帝:そうですね。ちゃんと信じるんですけど、どっかで一応ね。
あまつか:自分を守るため。
帝:そう、自分を守るために「どうせ」って思っとかないとなっていうのが結構強いです。
ーー過去に裏切られた経験が?
帝:無限に裏切られるんですよね、ちっちゃいことでも。ホストじゃなくてもあると思うんですけど、多少人より多いかなみたいな。
あまつか:まあ、歌舞伎町は多分多いですね。
ーー特に印象的な経験や裏切りはありますか
帝:ありすぎますよね。全部忘れるしかないので忘れてます僕は。
ーーどうやって忘れますか
帝:仕事を頑張るみたいなところしかなくないですね。時間が経てば、ありがとうございますって忘れます!
今後の展望と野望
ーーお二人の展望と野望は?
帝:僕自身は、歌舞伎町でまず一番の売上を叩き出したいってのが個人的な目標。店売りが何億ってあるんですけど、多分誰もやったことないとこまで持って行きたいってのが一番の目標ですね。
あまつか:僕もいくら売りたいとかそういうのはないってさっき言いましたけど、いけるところまではいきたいっていう気持ちはずっと抱いています。

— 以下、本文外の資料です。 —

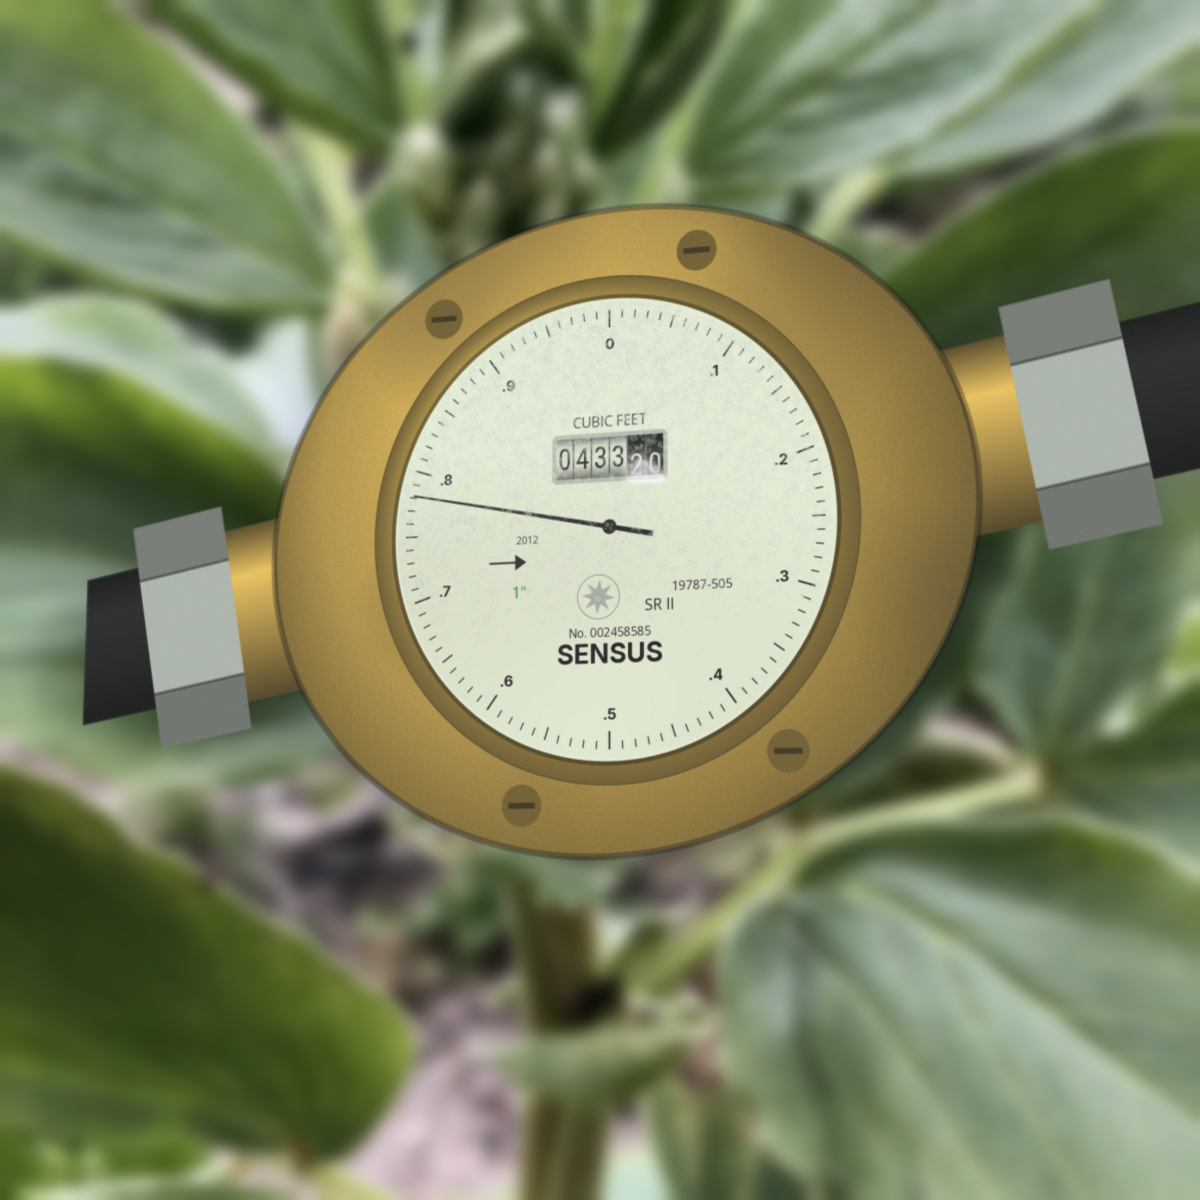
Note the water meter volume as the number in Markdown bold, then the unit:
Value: **43319.78** ft³
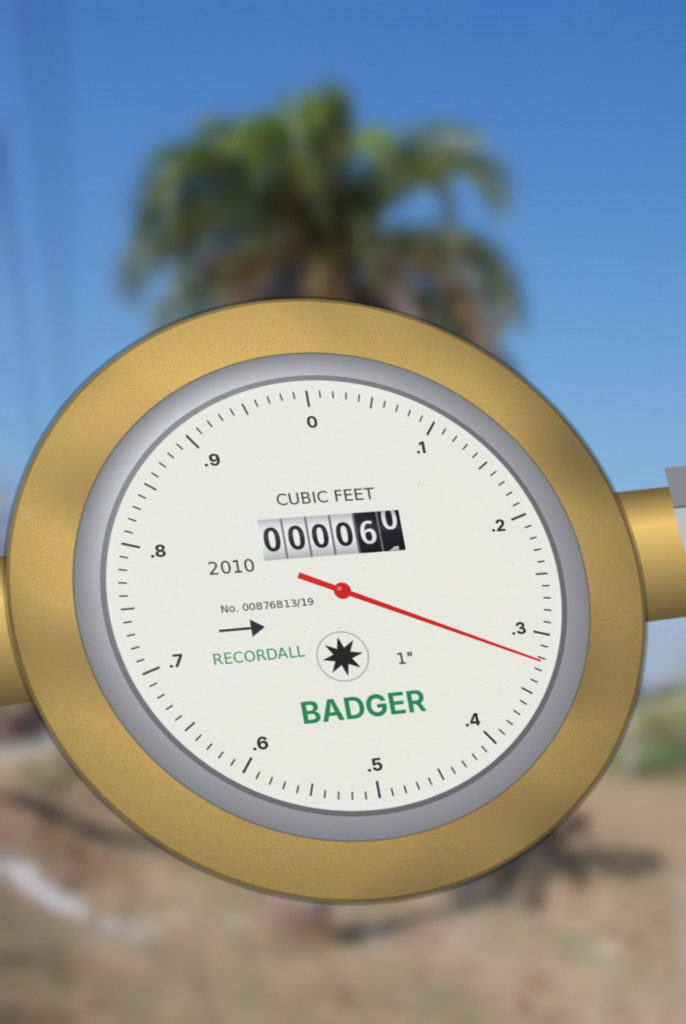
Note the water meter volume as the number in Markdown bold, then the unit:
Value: **60.32** ft³
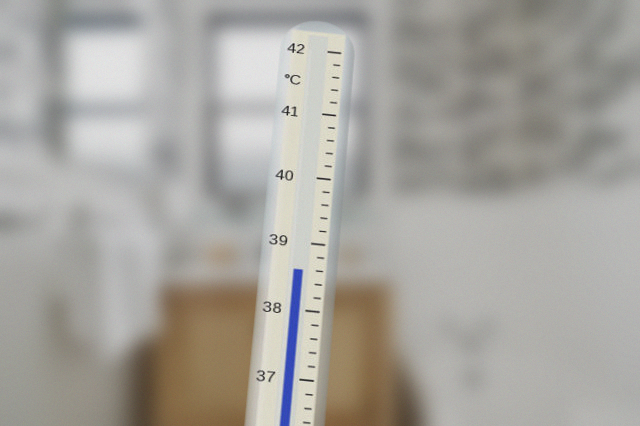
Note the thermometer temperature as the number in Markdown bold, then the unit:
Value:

でもその中で、ホストの本質と言いますか、自分なりの美学で、ダサい男がめっちゃ嫌いなんですよ。卑怯な男とか。例えば思ってもないこととかを口にして、女の子を騙し、売上を上げるとか、そういった行動は絶対にしたくないです。うちの従業員達にも、そういうことはしてほしくないのでしっかり育てていきたいです。
最後に
ホストクラブという夜の世界で輝く彼らは”裏切り”と”売上”の狭間で揺れ動く。そんな売れっ子ホストたちが口を揃えて言うのは「後輩の育成」。自己中心的に稼ぐホストは一流にはなれない。人間力を磨き周りをも輝かせる、そんなホストが後輩からも女性たちからも愛されるのだと、2人から感じることができた。これから不安定な情勢の中であろうとも、彼らは女性たちの心の拠り所になり続けるだろう。